More molecules: perchlorates on Mars

It’s just like buses; you wait for ages, and then two life-molecules-in-space stories come along at once. This one’s a little closer to home than the Saturnian subsystem, though; a discovery by the Phoenix rover in 2008 encouraged scientists to re-evaluate some old Viking data:

Phoenix detected a chlorine-containing chemical called perchlorate at its landing site, near the Martian north pole. The researchers suspected that perchlorate may have produced what Viking found, destroying original soil organics and leaving behind the two chlorinated compounds, chloromethane and dichloromethane.

So the scientists performed a lab experiment. They grabbed some dirt from Chile’s Atacama Desert — widely considered to be a Martian analog environment — and spiked it with perchlorate. Then they heated the mixture up in the lab, just as the Viking landers did on Mars.

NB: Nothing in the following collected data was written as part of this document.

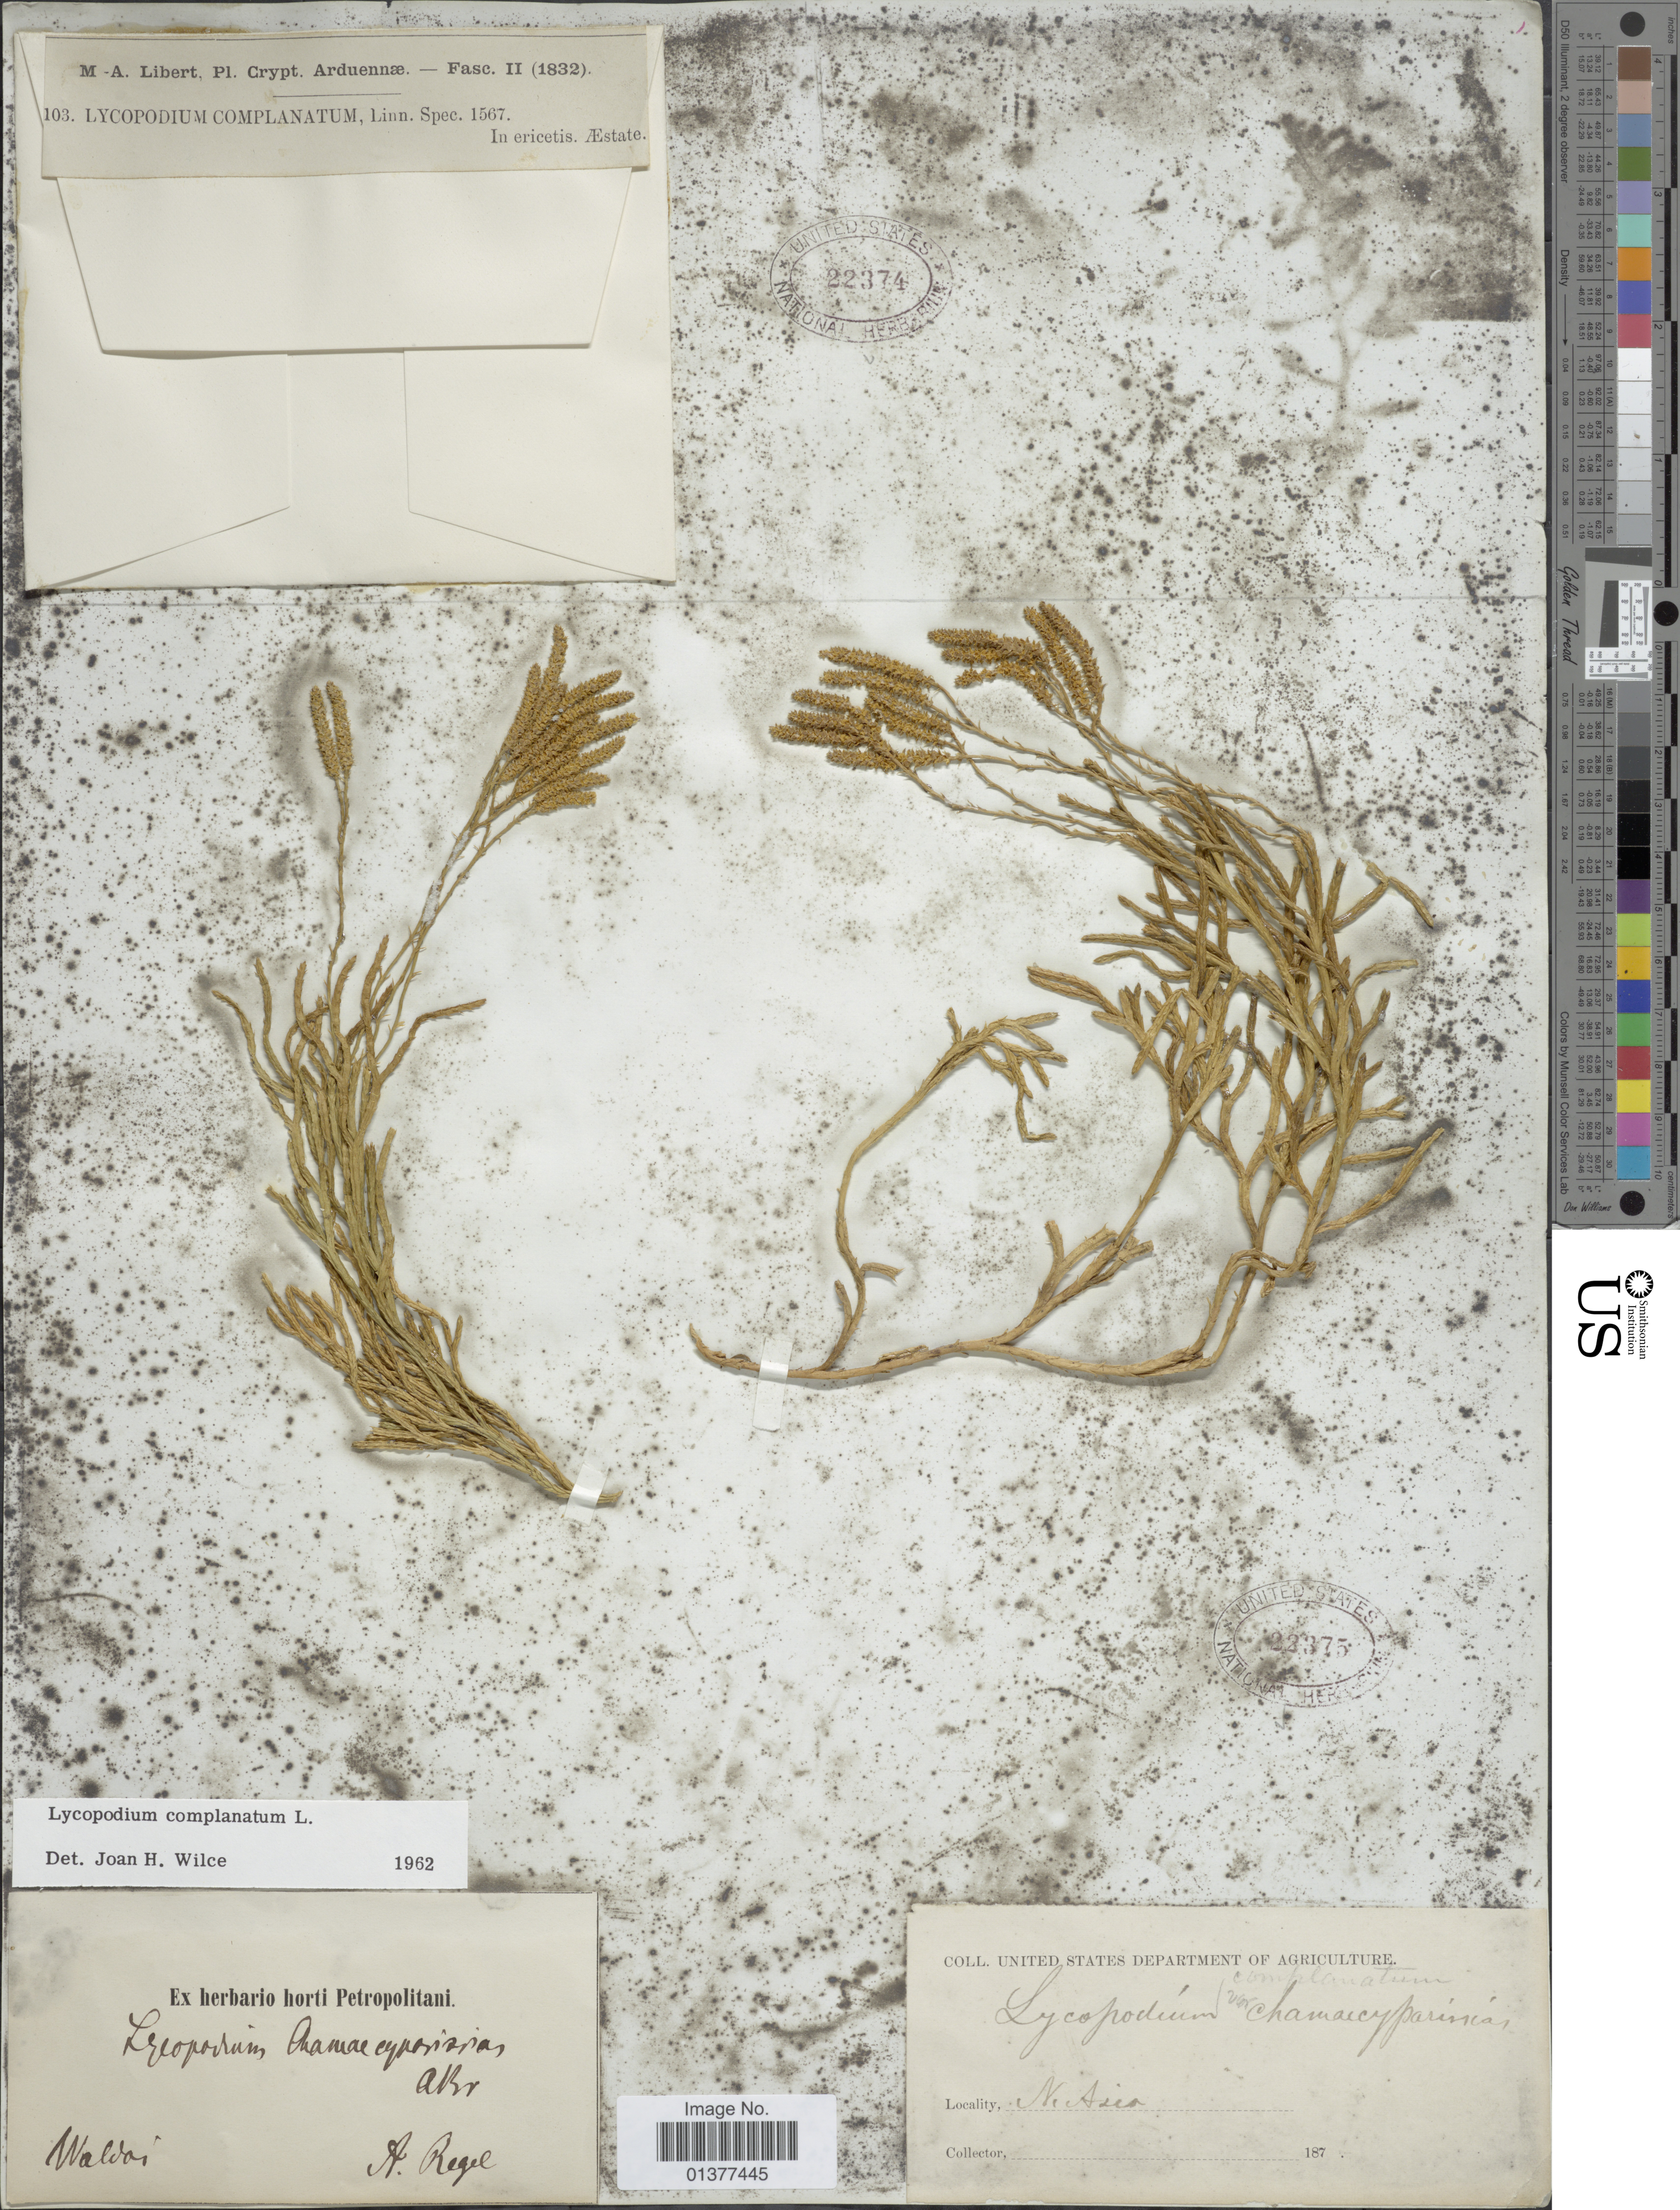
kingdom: Plantae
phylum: Tracheophyta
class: Lycopodiopsida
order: Lycopodiales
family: Lycopodiaceae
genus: Diphasiastrum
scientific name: Diphasiastrum complanatum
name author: (L.) Holub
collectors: A. Regel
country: Russian Federation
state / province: Novgorod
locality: Waldai (Valday)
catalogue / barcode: US 22375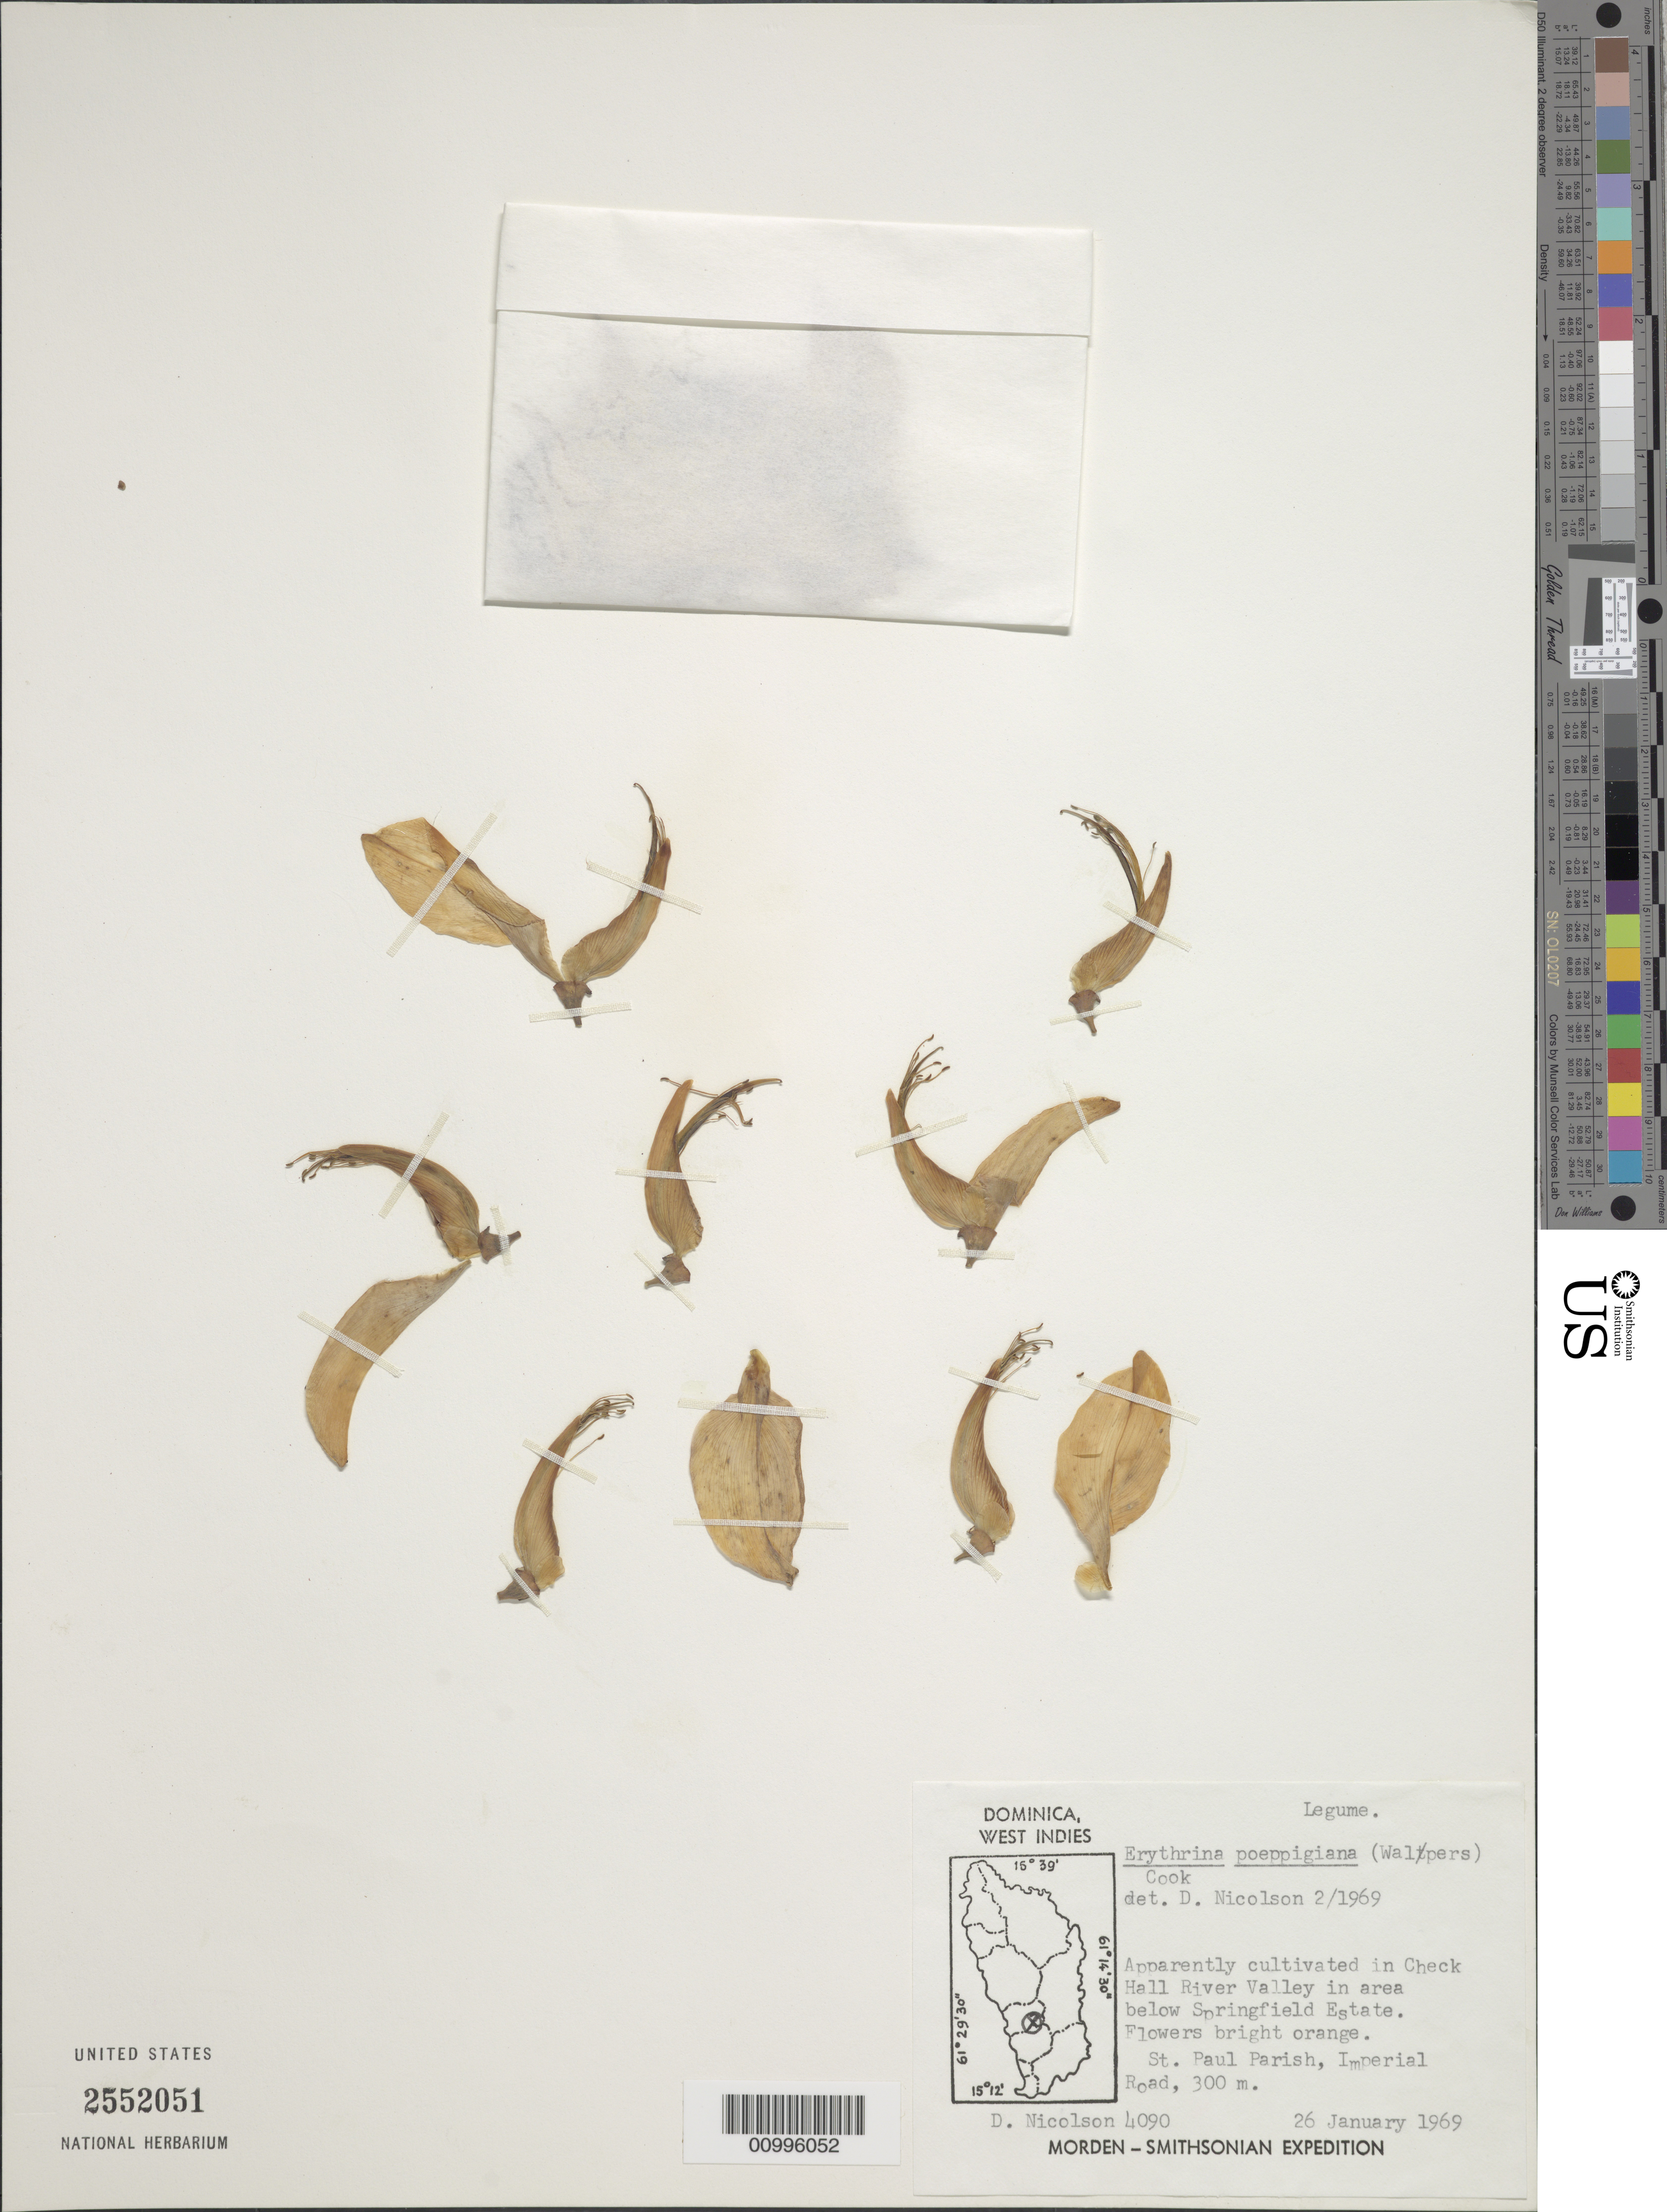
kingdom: Plantae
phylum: Tracheophyta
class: Magnoliopsida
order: Fabales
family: Fabaceae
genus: Erythrina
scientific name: Erythrina poeppigiana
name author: (Walp.) O.F. Cook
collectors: D. H. Nicolson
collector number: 4090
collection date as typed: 26 Feb 1969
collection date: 1969-02-26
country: Dominica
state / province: St. Paul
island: Dominica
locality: cultivated in check River Valley in area below Springfield Estate. Imperial Rd. 300m.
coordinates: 0 N, 0 E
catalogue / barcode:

Just as with Viking, the researchers found chloromethane and dichloromethane.

“The simplest, most reasonable explanation of the Viking results is that there were organics in the soil, and they were consumed by the perchlorate,” McKay said. “I think it’s pretty convincing.”

Don’t get too excited, though:

The results don’t prove that life exists — or ever existed — on Mars. While organics are associated with life here on Earth, that’s not necessarily the case elsewhere in the solar system, McKay said.

[…]

But the prospect of Martian life may be a bit more likely now, since Viking seemingly found life’s building blocks in the planet’s red dirt more than three decades ago.

Said it before, and I’ll say it again – let’s just go there, properly, and find out for real.